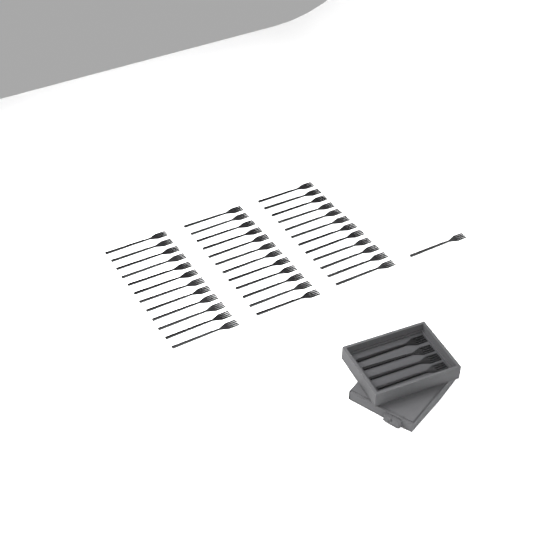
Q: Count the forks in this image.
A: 41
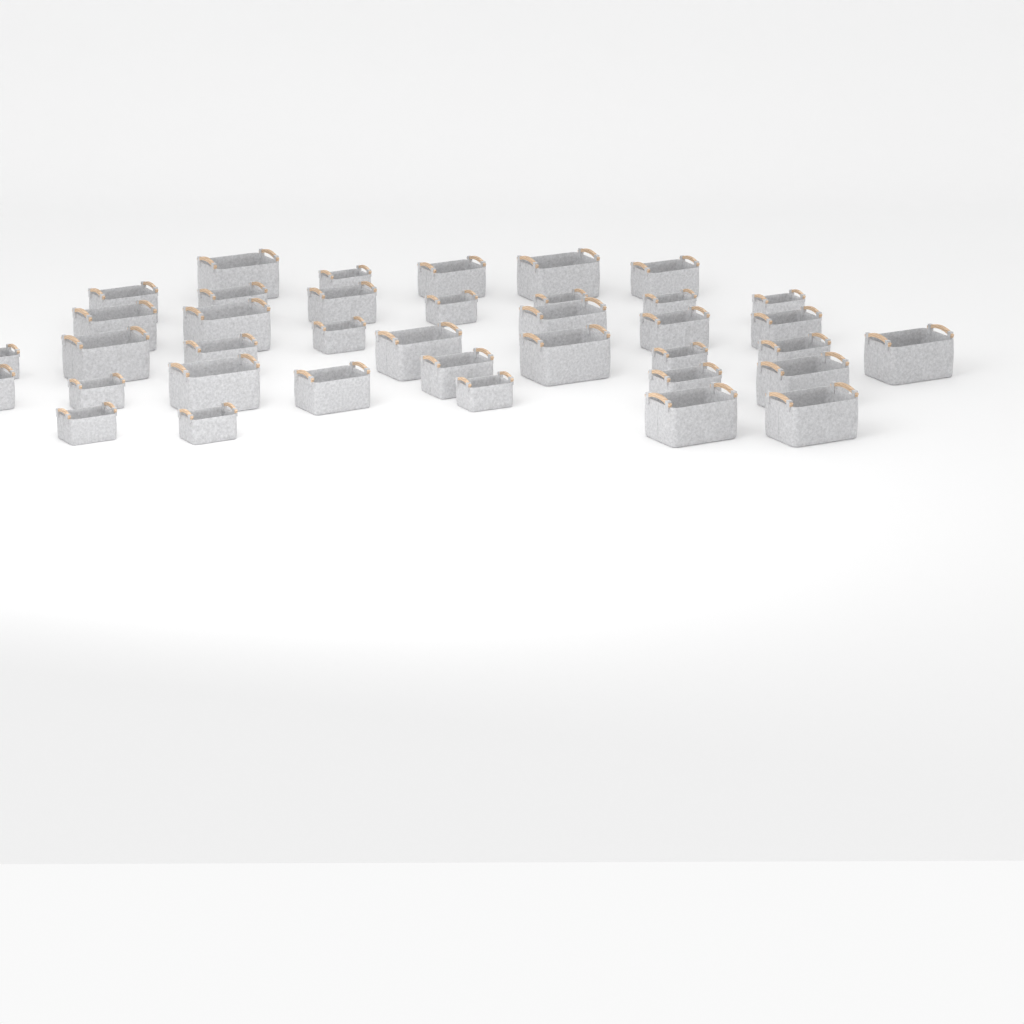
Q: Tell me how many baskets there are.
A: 38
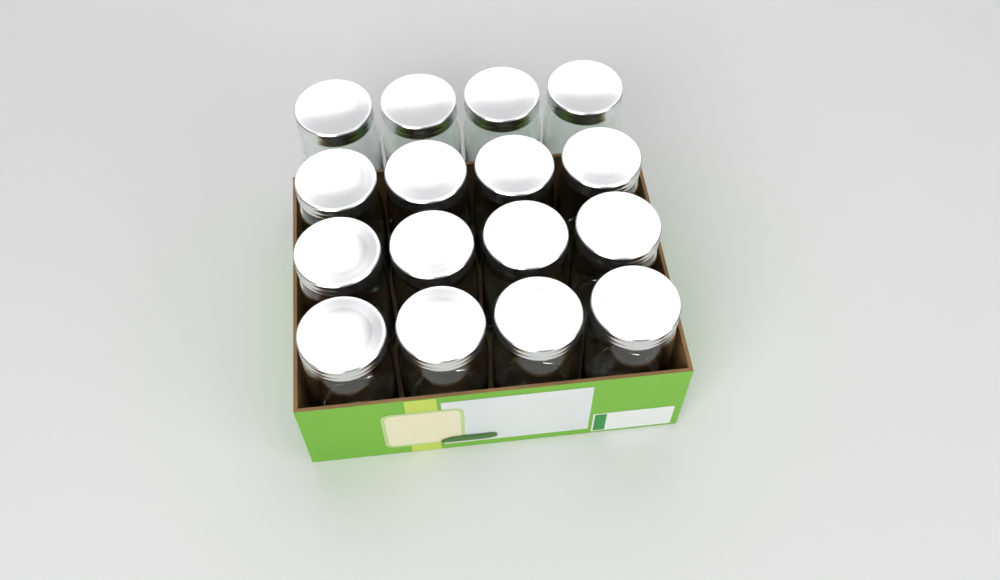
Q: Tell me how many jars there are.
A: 16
★ ★ ★ ★ ★ ★ ★
## Exercise:
Can you print the rows from the line containing "Q: Tell me how many baskets there are." through the last line of the rows, including both ends, and leave out the pictures?

## Solution to this task:
Q: Tell me how many baskets there are.
A: 38
Q: Tell me how many jars there are.
A: 16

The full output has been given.